Disruption caused by the Beast from the East may be over - but it has left a multi-million pound dent in council budgets.
Caerphilly and Monmouthshire spent almost £900,000 between them in March and February, with the latter using double the salt in 2017-18 than it has in each of the past six years.
Storms and heavy snowfall have seen some councils seeking financial help.
The Welsh Local Government Association said budgets were hit hard.
A spokesman added: "Although all councils will have planned well in advance for such a weather event, they are now faced with significant additional costs incurred in responding to the recent period of extreme weather.
"Discussions are currently ongoing with Welsh Government to see if any potential support for local authorities may be available."
Wales was again blanketed by snow in the middle of the month as a storm dubbed the "mini beast from the east" arrived.
The added cost pressure to Monmouthshire following cold periods in December, February and March was £450,000 and it has asked the Welsh Government for help covering it.
Caerphilly used an extra 2,200 tonnes of grit in February and March alone, spending £428,451.
This will be funded from council reserves, as will be the case in Torfaen, where 4,500 tonnes of salt was used over the winter - 1.5 times the usual amount.
The cold snap led to £244,000 more than budgeted being spent in 2017-18, which a spokesman admitted would have an impact on services going forward.
Rhondda Cynon Taf council spent between £300,000 and £400,000 over budget.
Its leader Andrew Morgan said: "A certain amount is budgeted each year but there was a snowfall before Christmas, one in early March and another that month.
"It is very unusual to have three and heavy plant machines were brought in because of the snow drifts.
"It took four to five days to clear one access road with 80 vehicles working (across the council area)."
Over three days from 1 March, Newport City Council spent an extra £120,412 responding to what was called a "weather crisis" by councillor Roger Jeavons.
The cash went on 1,110 tonnes of salt, with 1,581 staff hours spent and 6,882 miles covered by maintenance and support vehicles to ensure services could run.

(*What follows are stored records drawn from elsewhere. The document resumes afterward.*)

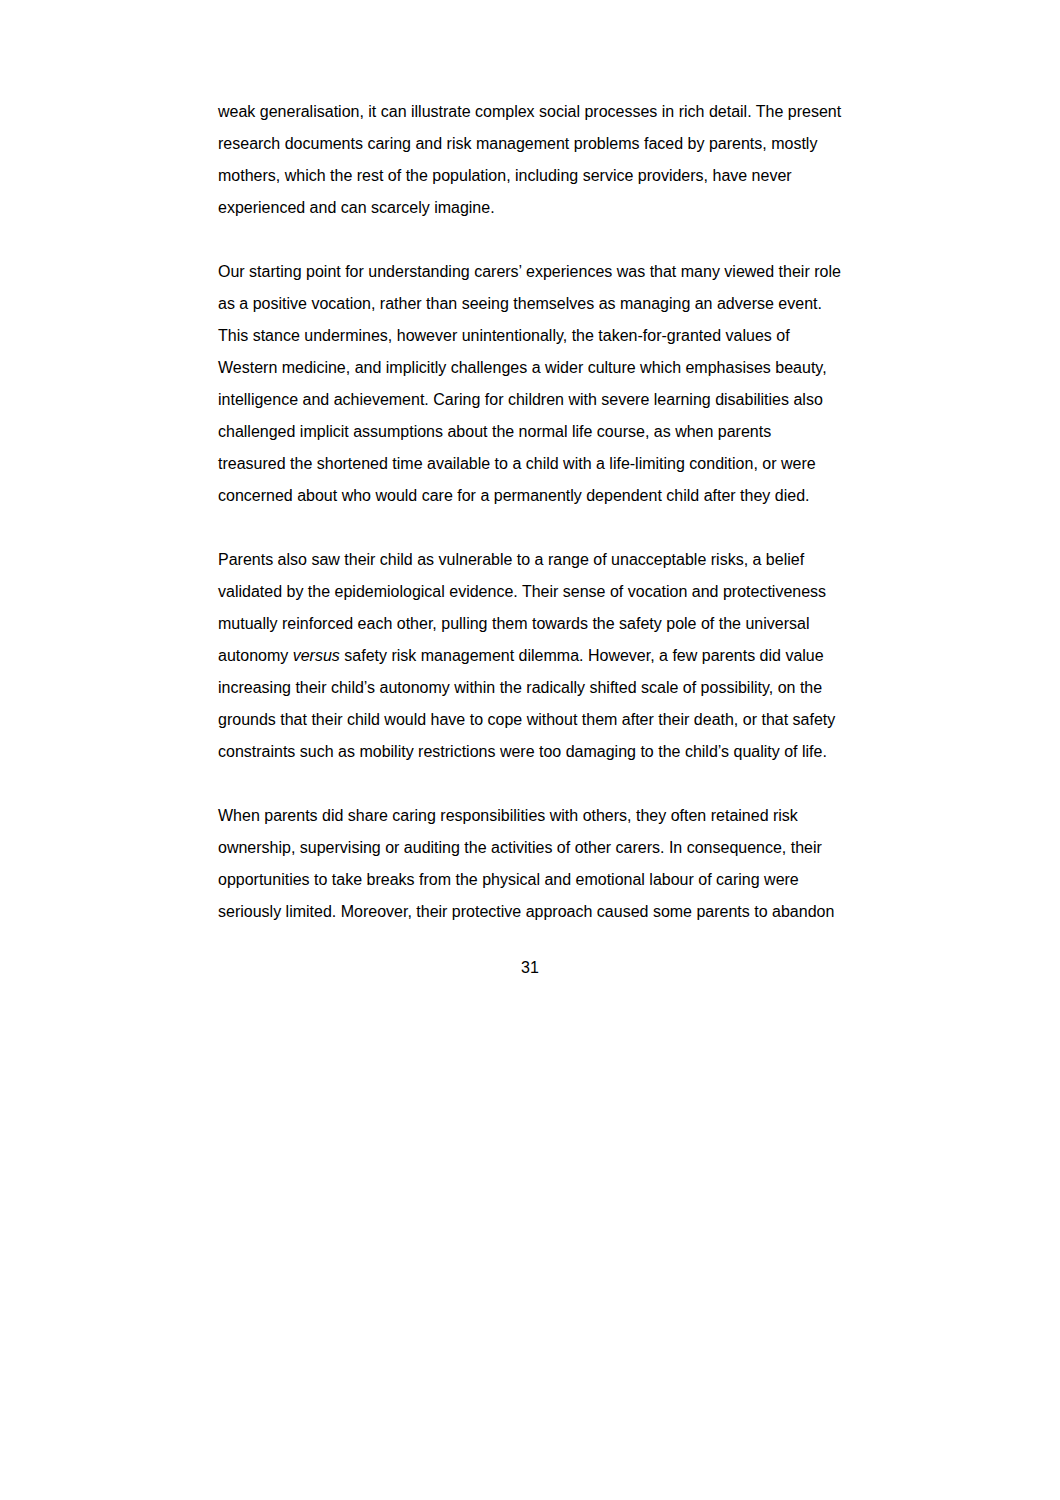weak generalisation, it can illustrate complex social processes in rich detail. The present research documents caring and risk management problems faced by parents, mostly mothers, which the rest of the population, including service providers, have never experienced and can scarcely imagine.
Our starting point for understanding carers’ experiences was that many viewed their role as a positive vocation, rather than seeing themselves as managing an adverse event. This stance undermines, however unintentionally, the taken-for-granted values of Western medicine, and implicitly challenges a wider culture which emphasises beauty, intelligence and achievement. Caring for children with severe learning disabilities also challenged implicit assumptions about the normal life course, as when parents treasured the shortened time available to a child with a life-limiting condition, or were concerned about who would care for a permanently dependent child after they died.
Parents also saw their child as vulnerable to a range of unacceptable risks, a belief validated by the epidemiological evidence. Their sense of vocation and protectiveness mutually reinforced each other, pulling them towards the safety pole of the universal autonomy versus safety risk management dilemma. However, a few parents did value increasing their child’s autonomy within the radically shifted scale of possibility, on the grounds that their child would have to cope without them after their death, or that safety constraints such as mobility restrictions were too damaging to the child’s quality of life.
When parents did share caring responsibilities with others, they often retained risk ownership, supervising or auditing the activities of other carers. In consequence, their opportunities to take breaks from the physical and emotional labour of caring were seriously limited. Moreover, their protective approach caused some parents to abandon
31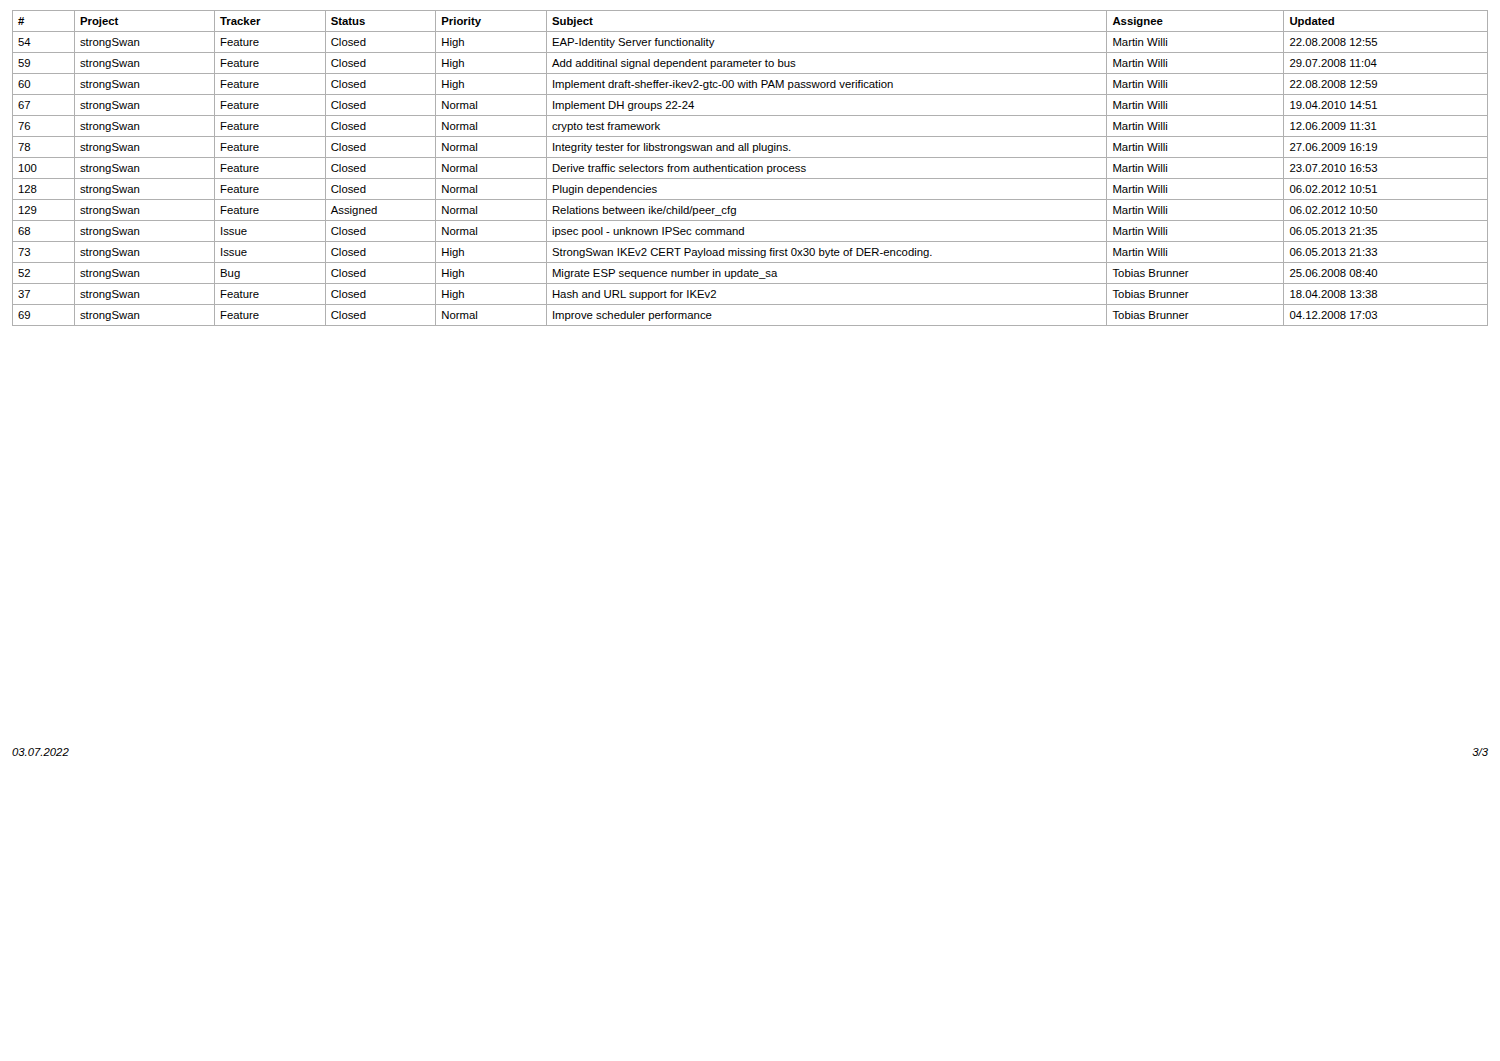| # | Project | Tracker | Status | Priority | Subject | Assignee | Updated |
| --- | --- | --- | --- | --- | --- | --- | --- |
| 54 | strongSwan | Feature | Closed | High | EAP-Identity Server functionality | Martin Willi | 22.08.2008 12:55 |
| 59 | strongSwan | Feature | Closed | High | Add additinal signal dependent parameter to bus | Martin Willi | 29.07.2008 11:04 |
| 60 | strongSwan | Feature | Closed | High | Implement draft-sheffer-ikev2-gtc-00 with PAM password verification | Martin Willi | 22.08.2008 12:59 |
| 67 | strongSwan | Feature | Closed | Normal | Implement DH groups 22-24 | Martin Willi | 19.04.2010 14:51 |
| 76 | strongSwan | Feature | Closed | Normal | crypto test framework | Martin Willi | 12.06.2009 11:31 |
| 78 | strongSwan | Feature | Closed | Normal | Integrity tester for libstrongswan and all plugins. | Martin Willi | 27.06.2009 16:19 |
| 100 | strongSwan | Feature | Closed | Normal | Derive traffic selectors from authentication process | Martin Willi | 23.07.2010 16:53 |
| 128 | strongSwan | Feature | Closed | Normal | Plugin dependencies | Martin Willi | 06.02.2012 10:51 |
| 129 | strongSwan | Feature | Assigned | Normal | Relations between ike/child/peer_cfg | Martin Willi | 06.02.2012 10:50 |
| 68 | strongSwan | Issue | Closed | Normal | ipsec pool - unknown IPSec command | Martin Willi | 06.05.2013 21:35 |
| 73 | strongSwan | Issue | Closed | High | StrongSwan IKEv2 CERT Payload missing first 0x30 byte of DER-encoding. | Martin Willi | 06.05.2013 21:33 |
| 52 | strongSwan | Bug | Closed | High | Migrate ESP sequence number in update_sa | Tobias Brunner | 25.06.2008 08:40 |
| 37 | strongSwan | Feature | Closed | High | Hash and URL support for IKEv2 | Tobias Brunner | 18.04.2008 13:38 |
| 69 | strongSwan | Feature | Closed | Normal | Improve scheduler performance | Tobias Brunner | 04.12.2008 17:03 |
03.07.2022 3/3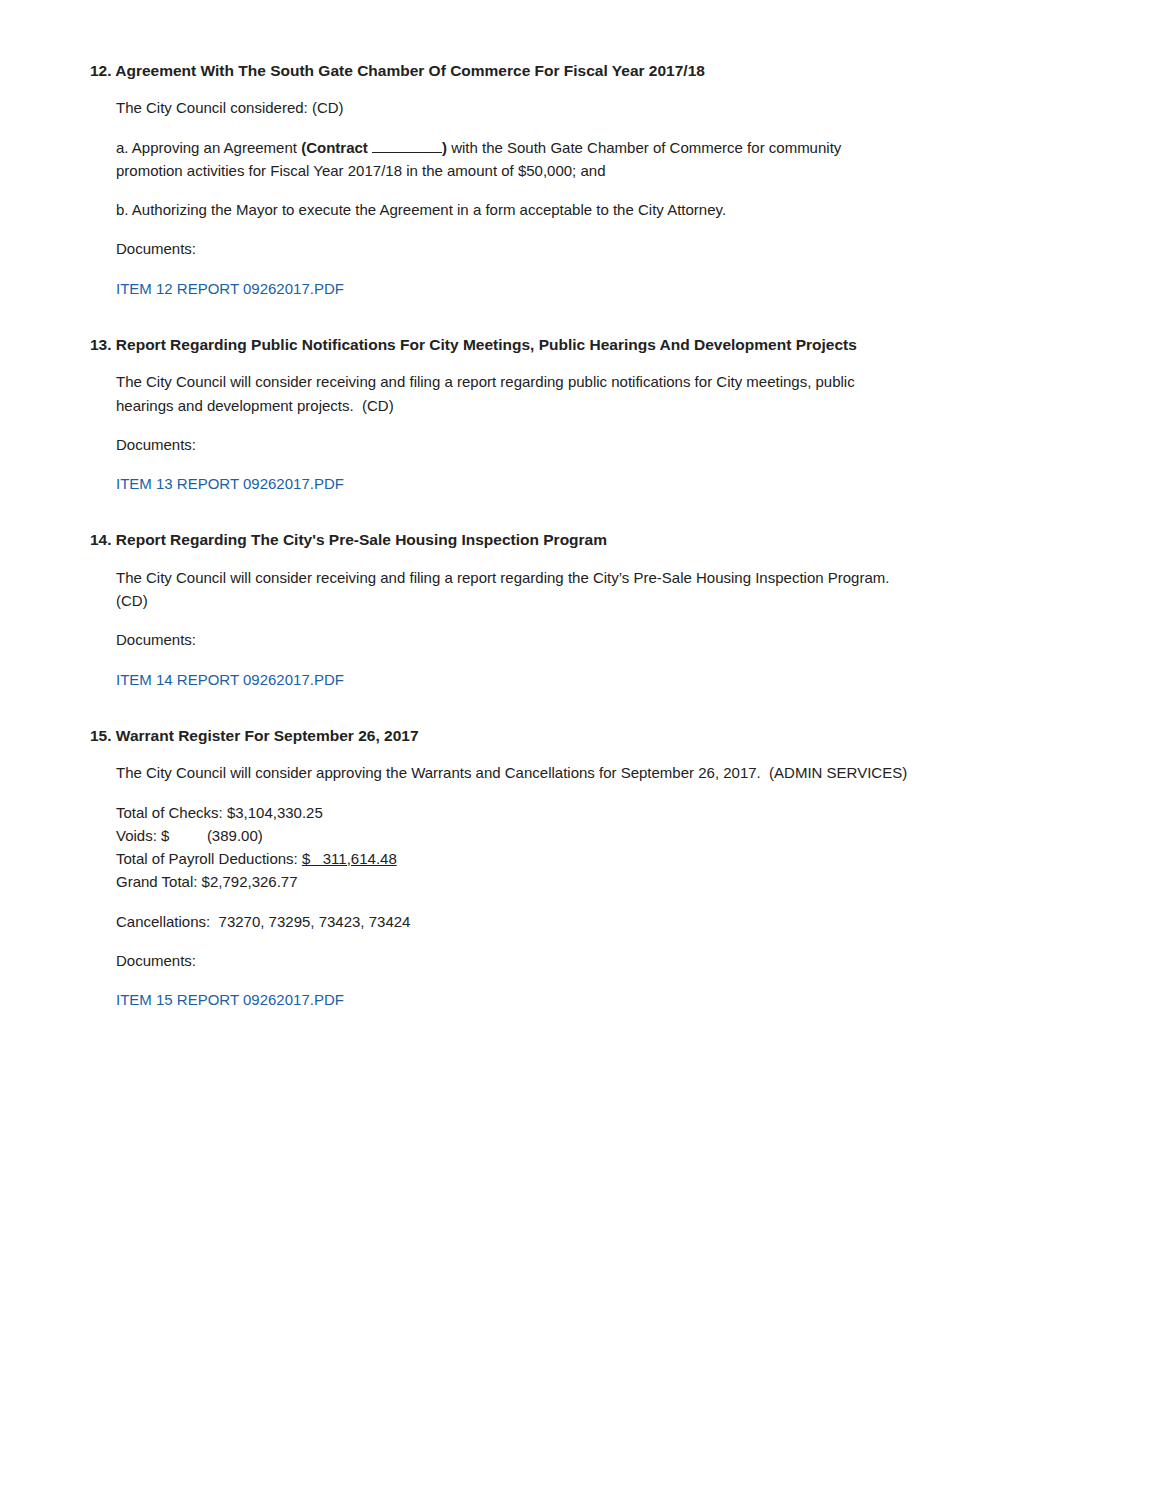12. Agreement With The South Gate Chamber Of Commerce For Fiscal Year 2017/18
The City Council considered: (CD)
a. Approving an Agreement (Contract ) with the South Gate Chamber of Commerce for community promotion activities for Fiscal Year 2017/18 in the amount of $50,000; and
b. Authorizing the Mayor to execute the Agreement in a form acceptable to the City Attorney.
Documents:
ITEM 12 REPORT 09262017.PDF
13. Report Regarding Public Notifications For City Meetings, Public Hearings And Development Projects
The City Council will consider receiving and filing a report regarding public notifications for City meetings, public hearings and development projects. (CD)
Documents:
ITEM 13 REPORT 09262017.PDF
14. Report Regarding The City's Pre-Sale Housing Inspection Program
The City Council will consider receiving and filing a report regarding the City’s Pre-Sale Housing Inspection Program. (CD)
Documents:
ITEM 14 REPORT 09262017.PDF
15. Warrant Register For September 26, 2017
The City Council will consider approving the Warrants and Cancellations for September 26, 2017. (ADMIN SERVICES)
Total of Checks: $3,104,330.25
Voids: $ (389.00)
Total of Payroll Deductions: $ 311,614.48
Grand Total: $2,792,326.77
Cancellations: 73270, 73295, 73423, 73424
Documents:
ITEM 15 REPORT 09262017.PDF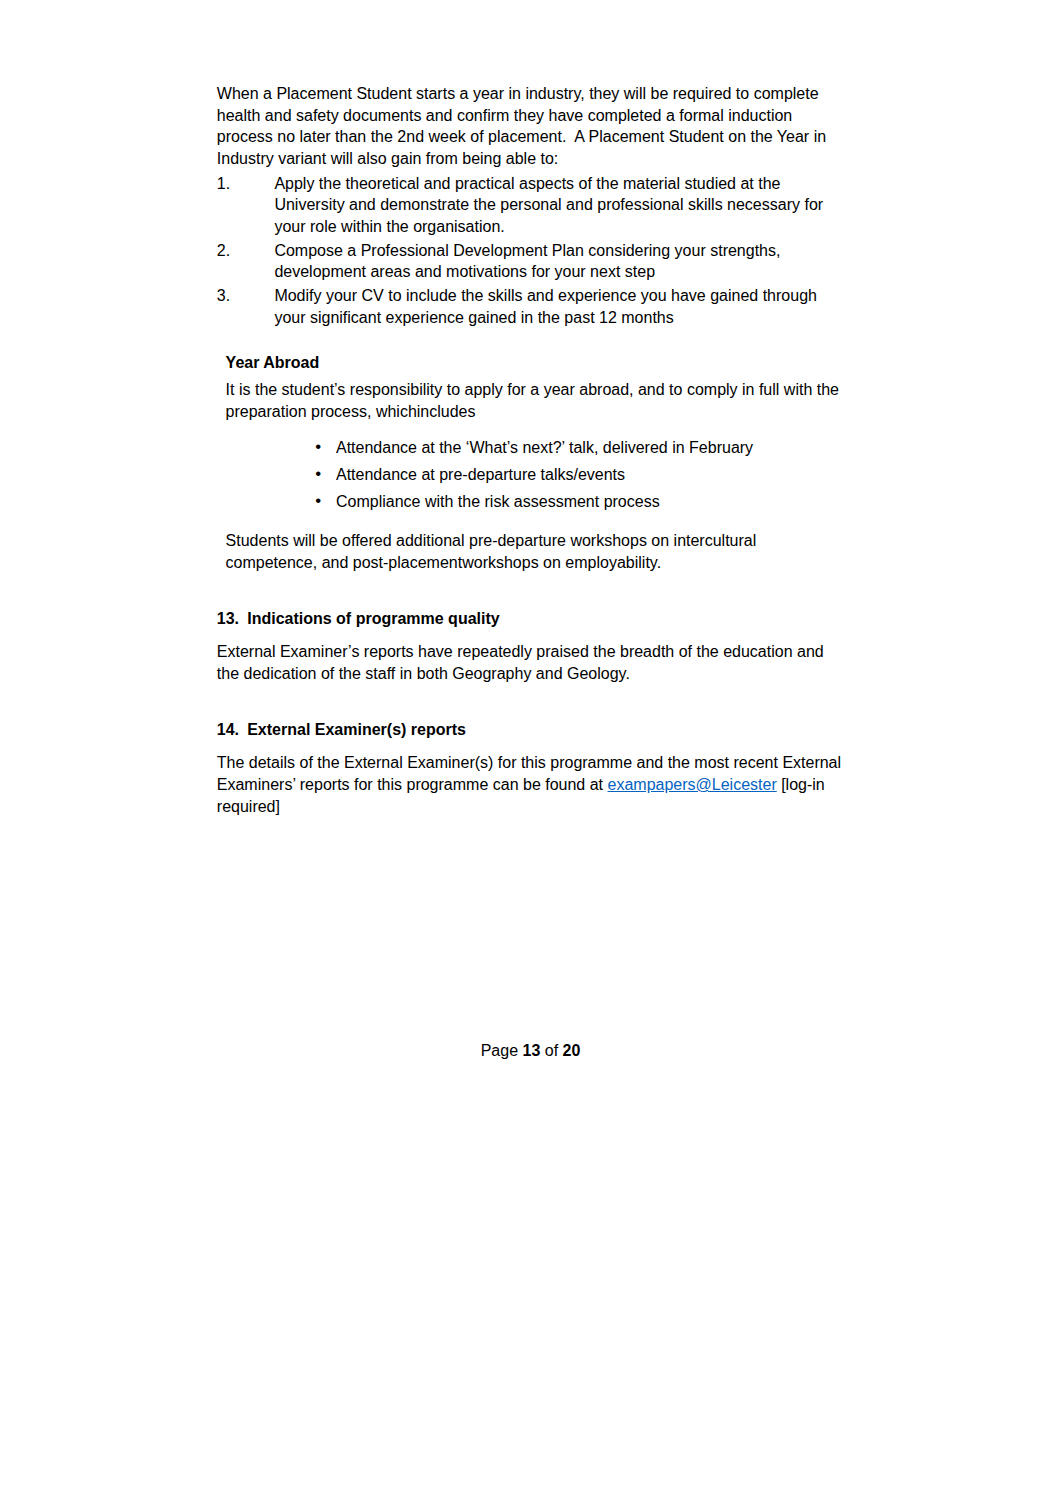When a Placement Student starts a year in industry, they will be required to complete health and safety documents and confirm they have completed a formal induction process no later than the 2nd week of placement. A Placement Student on the Year in Industry variant will also gain from being able to:
Apply the theoretical and practical aspects of the material studied at the University and demonstrate the personal and professional skills necessary for your role within the organisation.
Compose a Professional Development Plan considering your strengths, development areas and motivations for your next step
Modify your CV to include the skills and experience you have gained through your significant experience gained in the past 12 months
Year Abroad
It is the student’s responsibility to apply for a year abroad, and to comply in full with the preparation process, whichincludes
Attendance at the ‘What’s next?’ talk, delivered in February
Attendance at pre-departure talks/events
Compliance with the risk assessment process
Students will be offered additional pre-departure workshops on intercultural competence, and post-placementworkshops on employability.
13. Indications of programme quality
External Examiner’s reports have repeatedly praised the breadth of the education and the dedication of the staff in both Geography and Geology.
14. External Examiner(s) reports
The details of the External Examiner(s) for this programme and the most recent External Examiners’ reports for this programme can be found at exampapers@Leicester [log-in required]
Page 13 of 20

Wrexham council does not keep a monthly breakdown but said it could be only the second time it has used more than 10,000 tonnes of grit in a year since 2005.
Ceredigion council expects its winter services bill for 2017-18 to exceed budget and a spokeswoman said discussions had started with the Welsh Government about financial assistance.
She said: "Responses to cold weather and snow events are particularly resource intensive and cannot be measured simply by calculating the amount of grit used.
"As many routes would have been treated by snow ploughs and snow blowers which would have not involved the deposition of grit.
"But the amount of grit spread on the network during the winter of 17-18 is already greater than the amount spread during 15-16 and 16-17 combined."
Wales' biggest geographical local authority Powys has a 3,417 mile (5,500 km) road network plus 878 miles (1,414 km) of trunk roads to look after.
The cost of the severe weather has not yet been calculated but 1,300 tonnes of salt was being used a day, compared to the 550 tonnes usually spread.
Cardiff council had a 2,500 tonne stockpile of grit in place for the winter, and did not need to order any additional supplies.
From Wednesday 28 February to Monday 5 March it used 650 tonnes on more than 3,392 miles (5,460 km) of road.
A Welsh Government spokeswoman said it appreciated the hard work by council staff and contractors dealing with the cold weather.
She added: "The WLGA has co-ordinated the gathering of costs incurred by the local authorities as a result of the extreme weather event and these are currently being considered.